North Korea: Man to be carried out after smuggling in copies of squid video game

    0
    374
    Squid Game episodes were smuggled into North Korea despite ban on western and South Korean media  (Picture: Netflix)

    Revealed: The Secrets our Clients Used to Earn $3 Billion

    Squid Game episodes were smuggled into North Korea regardless of restriction on western and South Korean media (Picture: Netflix)

    A trainee in North Korea has actually been sentenced to death by a shooting team for offering copies of Netflix’s struck program Squid Game.

    He is stated to have actually smuggled the prohibited series into the Communist state on a stowed away USB drive from China.

    He was captured after offering copies to a number of individuals consisting of fellow trainees, according to sources in the nation pointed out by Radio Free Asia (RFA).

    It is comprehended he will be carried out by shooting team– among the harsh approaches by which characters in the scary series are likewise eliminated.

    Seven other trainees who enjoyed Squid Game in trick were likewise penalized, while instructors at the school were fired.

    One individual who acquired the copy got a life sentence, while his good friends who enjoyed it were provided 5 years difficult labour, RFA reported.

    A student in North Korea was reportedly killed by a firing squad after smuggling copies of the series (Picture: AFP)

    A trainee in North Korea was supposedly eliminated by a shooting team after smuggling copies of the series (Picture: AFP)

    This is the first time the country is applying its 'Law on the Elimination of Reactionary Thought and Culture' in a case involving minors (Picture: AP)

    This is the very first time the nation is using its ‘Law on the Elimination of Reactionary Thought and Culture’ in a case including minors (Picture: AP)

    Officials are now performing searches at the trainees’ school to discover any longer foreign media, which is strictly prohibited in the reclusive nation.

    Despite leader Kim Jong- un’s stringent censorship laws, copies of the South Korean drama are stated to be spreading out amongst individuals in the north on flash drives and SD cards.

    A policeman in the North Hamgyong province informed RFA on Monday: ‘This all began recently when a high school trainee covertly purchased a USB flash drive consisting of the South Korean drama Squid Game and enjoyed it with among his buddies in class.

    ‘The buddy informed a number of other trainees, who ended up being interested, and they shared the flash drive with them.

    ‘They were caught by the censors in 109 Sangmu, who had received a tipoff.’

    Sources stated Squid Game’s dystopian world, in which indebted individuals are pitted versus each other in kids’s video games with fatal stakes, plainly resonates with North Koreans living under dictatorship.

    The arrests mark the very first time that North Korea is using its ‘Law on the Elimination of Reactionary Thought and Culture’ in a case including minors, according to an RFA source.

    They stated: ‘Residents are swallowed up by stress and anxiety, as the 7 will be mercilessly questioned up until the authorities can discover how the drama was smuggled in with the border closed due to the coronavirus pandemic.

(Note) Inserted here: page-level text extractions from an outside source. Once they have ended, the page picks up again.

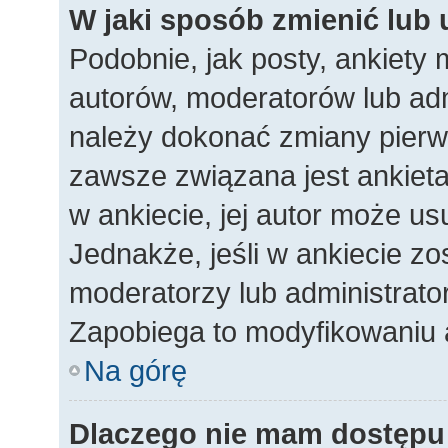
W jaki sposób zmienić lub
Podobnie, jak posty, ankiety
autorów, moderatorów lub adm
należy dokonać zmiany pierw
zawsze związana jest ankieta.
w ankiecie, jej autor może usu
Jednakże, jeśli w ankiecie zos
moderatorzy lub administrato
Zapobiega to modyfikowaniu an
Na górę
Dlaczego nie mam dostępu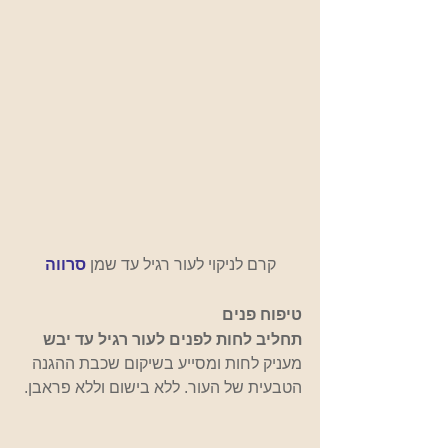
קרם לניקוי לעור רגיל עד שמן 
סרווה
טיפוח פנים
תחליב לחות לפנים לעור רגיל עד יבש
מעניק לחות ומסייע בשיקום שכבת ההגנה 
הטבעית של העור. ללא בישום וללא פראבן.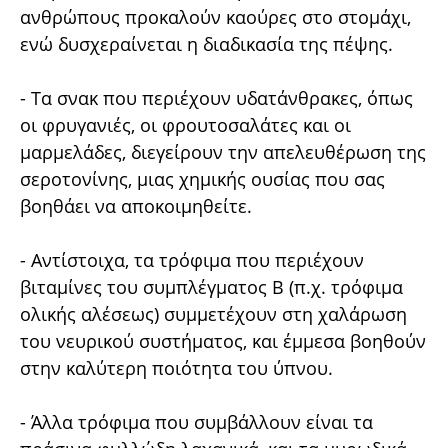
ανθρώπους προκαλούν καούρες στο στομάχι,
ενώ δυσχεραίνεται η διαδικασία της πέψης.
- Τα σνακ που περιέχουν υδατάνθρακες, όπως
οι φρυγανιές, οι φρουτοσαλάτες και οι
μαρμελάδες, διεγείρουν την απελευθέρωση της
σεροτονίνης, μιας χημικής ουσίας που σας
βοηθάει να αποκοιμηθείτε.
- Αντίστοιχα, τα τρόφιμα που περιέχουν
βιταμίνες του συμπλέγματος Β (π.χ. τρόφιμα
ολικής αλέσεως) συμμετέχουν στη χαλάρωση
του νευρικού συστήματος, και έμμεσα βοηθούν
στην καλύτερη ποιότητα του ύπνου.
- Άλλα τρόφιμα που συμβάλλουν είναι τα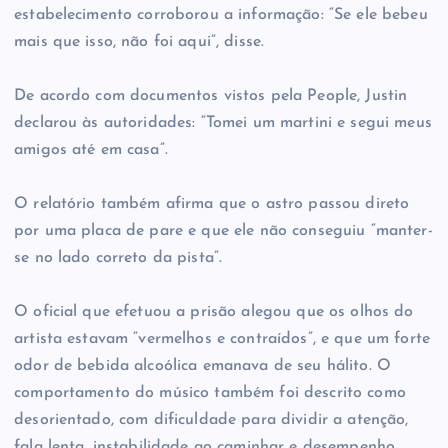
estabelecimento corroborou a informação: “Se ele bebeu
mais que isso, não foi aqui”, disse.
De acordo com documentos vistos pela People, Justin
declarou às autoridades: “Tomei um martini e segui meus
amigos até em casa”.
O relatório também afirma que o astro passou direto
por uma placa de pare e que ele não conseguiu “manter-
se no lado correto da pista”.
O oficial que efetuou a prisão alegou que os olhos do
artista estavam “vermelhos e contraídos”, e que um forte
odor de bebida alcoólica emanava de seu hálito. O
comportamento do músico também foi descrito como
desorientado, com dificuldade para dividir a atenção,
fala lenta, instabilidade ao caminhar e desempenho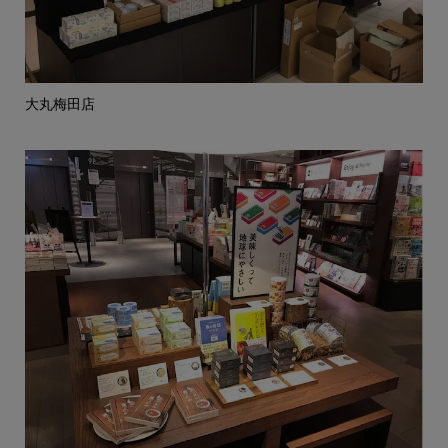
大丸梅田店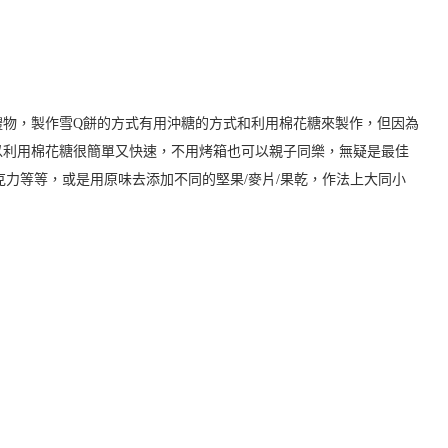
禮物，製作雪Q餅的方式有用沖糖的方式和利用棉花糖來製作，但因為
以利用棉花糖很簡單又快速，不用烤箱也可以親子同樂，無疑是最佳
巧克力等等，或是用原味去添加不同的堅果/麥片/果乾，作法上大同小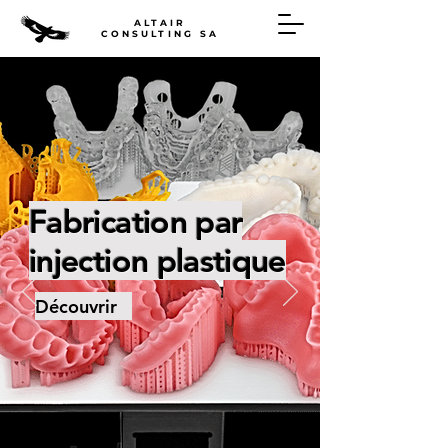
ALTAIR
CONSULTING SA
Fabrication par
injection plastique
Découvrir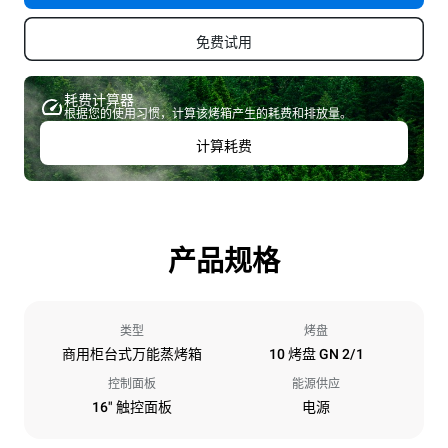
免费试用
耗费计算器
根据您的使用习惯，计算该烤箱产生的耗费和排放量。
计算耗费
产品规格
类型
烤盘
商用柜台式万能蒸烤箱
10 烤盘 GN 2/1
控制面板
能源供应
16" 触控面板
电源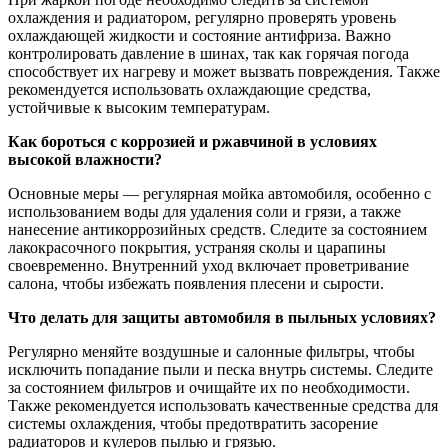
охлаждения и радиатором, регулярно проверять уровень
охлаждающей жидкости и состояние антифриза. Важно
контролировать давление в шинах, так как горячая погода
способствует их нагреву и может вызвать повреждения. Также
рекомендуется использовать охлаждающие средства,
устойчивые к высоким температурам.
Как бороться с коррозией и ржавчиной в условиях
высокой влажности?
Основные меры — регулярная мойка автомобиля, особенно с
использованием воды для удаления соли и грязи, а также
нанесение антикоррозийных средств. Следите за состоянием
лакокрасочного покрытия, устраняя сколы и царапины
своевременно. Внутренний уход включает проветривание
салона, чтобы избежать появления плесени и сырости.
Что делать для защиты автомобиля в пыльных условиях?
Регулярно меняйте воздушные и салонные фильтры, чтобы
исключить попадание пыли и песка внутрь системы. Следите
за состоянием фильтров и очищайте их по необходимости.
Также рекомендуется использовать качественные средства для
системы охлаждения, чтобы предотвратить засорение
радиаторов и кулеров пылью и грязью.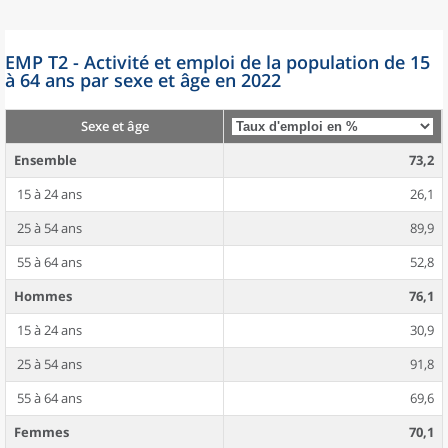
EMP T2 - Activité et emploi de la population de 15
à 64 ans par sexe et âge en 2022
Sexe et âge
Ensemble
73,2
15 à 24 ans
26,1
25 à 54 ans
89,9
55 à 64 ans
52,8
Hommes
76,1
15 à 24 ans
30,9
25 à 54 ans
91,8
55 à 64 ans
69,6
Femmes
70,1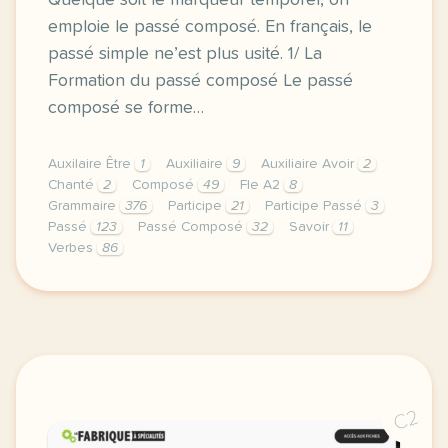
Quelque soit le marqueur temporel, on
emploie le passé composé. En français, le
passé simple ne’est plus usité. 1/ La
Formation du passé composé Le passé
composé se forme…
Auxilaire Être
1
Auxiliaire
9
Auxiliaire Avoir
2
Chanté
2
Composé
49
Fle A2
8
Grammaire
376
Participe
21
Participe Passé
3
Passé
123
Passé Composé
32
Savoir
11
Verbes
86
niveau a2 objectifs savoir contruire le passe compos
C2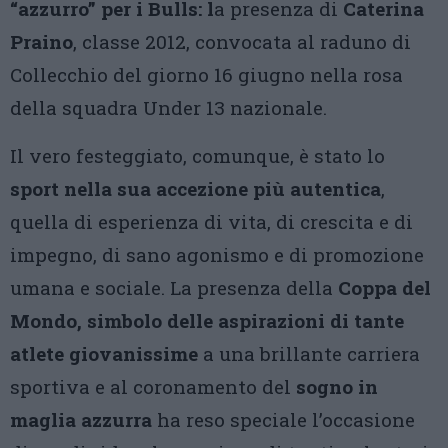
“azzurro” per i Bulls: l
a presenza di
Caterina
Praino
, classe 2012, convocata al raduno di
Collecchio del giorno 16 giugno nella rosa
della squadra Under 13 nazionale.
Il vero festeggiato, comunque, è stato lo
sport nella sua accezione più autentica
,
quella di esperienza di vita, di crescita e di
impegno, di sano agonismo e di promozione
umana e sociale. La presenza della
Coppa del
Mondo, simbolo delle aspirazioni di tante
atlete giovanissime
a una brillante carriera
sportiva e al coronamento del
sogno in
maglia azzurra
ha reso speciale l’occasione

    ‘The government is taking this incident very seriously, saying that the students’ education was being disregarded.

    ‘The Central Committee dismissed the school principal, their youth secretary, and their homeroom instructor.

    ‘They were also expelled from the party. It is certain that they will be sent to toil in coal mines or exiled to rural parts of the country, so other school teachers are all worrying that it could happen to them too if one of their students is also caught up in the investigation.’

    Introduced in December in 2015, the law is focused on punishing the increase of western products such as films, books and music, however it especially concentrates on South Korean media.

    Those captured with the propaganda face stiff fines, as much as 15 years jail time or death.